In 1971 an 18-year-old Coghlan left Ireland for Villanova and quickly established himself as one of the best middle-distance runners in the world. His lasting legacy is in the indoor mile. The Chairman of the Boards, as he was known, set the world mark in that event in '79 with a 3:52.6 and bettered it in '83 with a 3:49.78, which stood for 14 years. In seven of his 14 appearances at the Millrose Games at Madison Square Garden he won the famed Wanamaker Mile, including a still-standing record of 3:53.0 in 1981. This month he was one of five inaugural inductees into the Millrose Hall of Fame.

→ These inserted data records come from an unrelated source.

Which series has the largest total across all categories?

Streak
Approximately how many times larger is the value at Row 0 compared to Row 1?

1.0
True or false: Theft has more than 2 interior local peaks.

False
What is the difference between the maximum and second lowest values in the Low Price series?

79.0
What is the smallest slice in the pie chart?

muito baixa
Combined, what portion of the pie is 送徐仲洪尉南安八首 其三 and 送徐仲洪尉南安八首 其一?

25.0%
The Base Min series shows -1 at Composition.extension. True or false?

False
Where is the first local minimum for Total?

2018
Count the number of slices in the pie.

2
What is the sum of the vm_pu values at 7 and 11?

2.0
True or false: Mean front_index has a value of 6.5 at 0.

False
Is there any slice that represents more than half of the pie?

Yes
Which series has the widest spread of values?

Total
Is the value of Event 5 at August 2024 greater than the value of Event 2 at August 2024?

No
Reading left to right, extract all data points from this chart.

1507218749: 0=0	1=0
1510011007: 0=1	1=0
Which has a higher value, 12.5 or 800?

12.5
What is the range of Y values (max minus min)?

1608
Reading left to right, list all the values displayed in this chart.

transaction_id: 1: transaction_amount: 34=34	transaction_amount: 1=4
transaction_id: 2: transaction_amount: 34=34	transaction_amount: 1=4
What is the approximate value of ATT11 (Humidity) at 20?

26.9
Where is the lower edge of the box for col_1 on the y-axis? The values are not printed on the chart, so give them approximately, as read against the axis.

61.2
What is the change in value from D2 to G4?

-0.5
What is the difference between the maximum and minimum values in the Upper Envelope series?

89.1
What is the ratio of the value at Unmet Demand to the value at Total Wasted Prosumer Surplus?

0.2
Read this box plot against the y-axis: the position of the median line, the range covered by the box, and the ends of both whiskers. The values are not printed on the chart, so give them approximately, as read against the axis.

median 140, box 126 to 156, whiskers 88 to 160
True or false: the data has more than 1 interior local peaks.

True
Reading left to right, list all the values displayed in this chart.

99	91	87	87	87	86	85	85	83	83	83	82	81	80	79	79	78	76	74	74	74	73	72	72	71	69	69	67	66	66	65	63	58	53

Coghlan's current job seems perfect for his engaging personality—he thrives when constantly busy, on the phone, traveling, meeting people—but he turned the position down when it was first offered. "I said, 'No way,' " says Coghlan. "I saw how hard the fundraisers were working." Instead, he became chief executive of the Irish Track and Field Federation, a position his father, Bill, had held. Within six months, however, Coghlan found the politics at the federation suffocating and quit, and in 1992 began working at the hospital.
The job has grown on Coghlan, who lives in Dublin with his wife, Yvonne, and their four children, Suzanne, 20; Eamonn, 17; Michael, 11; and John, 10. "The name I made on the track really gave me a jump start in this career," he says. "I have been very lucky to have a job that lets me keep up with all my old friends."